Ark is a large holding company. It bought lots of stock in a Texas bank. The bank started
having problems (Texas real estate market crash). The holding company sold stock and claimed
the loss as regular income. Ark argues that Corn Refining stands for the premise that assets
acquired and sold for ordinary business rather than investment purposes should be given ordinary
asset treatment (i.e., capital gains/losses). Thus, because this stock purchase is obviously the
ordinary business activity of a holding company, it should be ordinary income. The court
disagrees. It says Corn Refining did not create a new exception to the otherwise default rule
classifying property as capital property. Rather, by classifying what Corn Refining did as
hedging, they put it in the inventory exception. Hedging in this case kept the Corn from having
to build warehouses to hold corn inventories, thus an inventory measure. As such, what Ark did
was not within this inventory exception and is a capital gain. This case really re-writes Corn
Products and makes it an inventory exception.

§1221 (7): Subsequent regulation have permitted regular gain and loss provisions for hedging
transactions. However, the taxpayer must commit beforehand. He must keep records and
indicate whether hedging or not. Thus, he can‟t abuse by characterizing as hedging just when it
would benefit him.
 But, if they don‟t identify as a hedge and it‟s a gain then they take delivery and then they
    only pay capital gain. If it‟s a loss, they just take delivery and the loss will be ordinary
    income loss.

Merchants National Bank v. Commissioner (1952) 5th Cir.
Bank had bonds worth about $50 K. They determined they were un-collectible and wrote them
off and deducted as ordinary income. Subsequently, they sold the bonds for about $18K. They
recorded this as a capital gain. No, no, no, no, no! Consistency.
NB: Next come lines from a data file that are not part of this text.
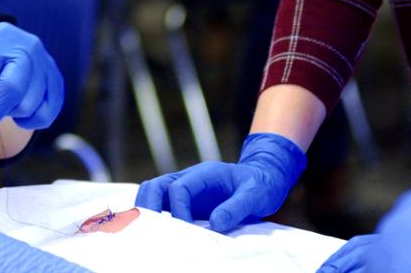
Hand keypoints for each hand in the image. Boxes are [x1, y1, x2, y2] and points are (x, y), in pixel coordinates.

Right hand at [134, 132, 305, 229]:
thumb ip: (236, 207)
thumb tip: (215, 223)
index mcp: (204, 174)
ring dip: (147, 211)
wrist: (263, 180)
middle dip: (149, 207)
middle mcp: (188, 179)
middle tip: (152, 232)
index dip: (178, 210)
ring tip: (150, 234)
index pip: (178, 188)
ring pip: (153, 194)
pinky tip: (159, 235)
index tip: (187, 230)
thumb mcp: (255, 195)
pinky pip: (162, 206)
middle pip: (155, 186)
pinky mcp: (185, 203)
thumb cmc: (260, 185)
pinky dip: (156, 218)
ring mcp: (185, 190)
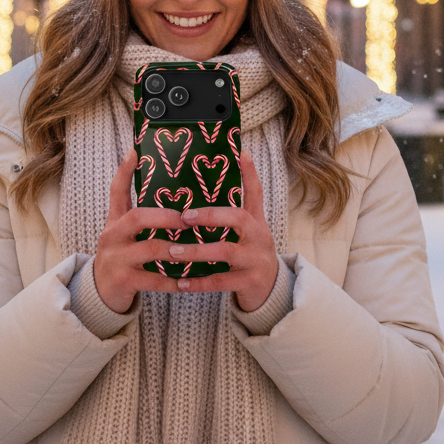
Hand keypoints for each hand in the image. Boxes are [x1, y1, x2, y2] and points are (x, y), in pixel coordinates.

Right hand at [92, 150, 191, 312]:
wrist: (99, 291)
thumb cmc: (121, 255)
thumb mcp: (122, 232)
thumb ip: (138, 214)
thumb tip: (167, 193)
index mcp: (116, 221)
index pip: (117, 191)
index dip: (125, 171)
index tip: (136, 151)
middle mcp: (113, 236)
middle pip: (137, 217)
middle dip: (166, 216)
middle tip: (187, 218)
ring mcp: (117, 259)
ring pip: (149, 249)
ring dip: (175, 249)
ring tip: (195, 249)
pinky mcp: (123, 281)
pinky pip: (153, 280)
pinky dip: (171, 281)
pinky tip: (187, 282)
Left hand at [172, 151, 278, 311]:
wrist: (271, 290)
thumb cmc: (251, 252)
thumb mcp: (252, 228)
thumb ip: (240, 206)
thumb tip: (230, 171)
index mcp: (256, 221)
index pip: (255, 192)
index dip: (249, 173)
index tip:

Arrowsmith v. Commissioner (1952) S. Ct.
Two taxpayers liquidate a corp they owned jointly. They show the gains for the sale as capital
gains. However, they are subsequently assigned liability as proxy for the corp. They claim as an
ordinary gain. The Service and the Court deny this. They need to treat these transactions

If the corp had paid the liability during its life it would have been a deduction to ordinary
income. Then the amount for distribution would simply have been reduced. Thus, the same
result would have been reached by allowing the taxpayers to deduct as ordinary income. Also,
this rationale used by majority my actually reduce money collected in taxes. If it was different
and corp had extra uncollected income, it would be treated subsequent to liquidation as capital

XXII. Substitutes for Ordinary Income

See Hort case again.

Commissioner v. Ferrer (1962) 2d Cir.
An actor contracts with a writer to manage and produce his play. The contracts includes terms
whereby the actor will have power to prevent the writer from contracting with a motion picture
company for a period of time. Furthermore, the actor will have a right to the proceeds of such a
deal. A motion picture company contracts actor to be in the film. They also negotiate with both
the actor and the writer to get rights to the film. Thus, the question is whether the compensation
received by the actor is capital gain or regular compensation (ordinary income). Court divides
the compensation into three parts. Part is the right to the play. This is a capital asset (however, it
would be different if he was the creator of the copyrighted material). Next, is the payment for
his right of refusal (the ability o prevent the contract between the writer and the motion picture
company). The analogizes this to the right of a tenant to prevent his landlord from allowing a
similar business to occupy an adjacent space. This has been treated as a capital asset and so the
court does likewise with this right. Last the portion is the percentage of proceeds the actor
received from the motion picture company in exchange for the proceeds he would have received
for producing the play. Because this would have been ordinary income, if he‟d produced the
play, it will consistently be characterized as ordinary income. The court remands to lower court
to sort out how much each of the above categories represents.

Note: a percentage of profits can be treated as a sale for a capital gain. Thus, sale of licenses or
copyrights can be similarly treated.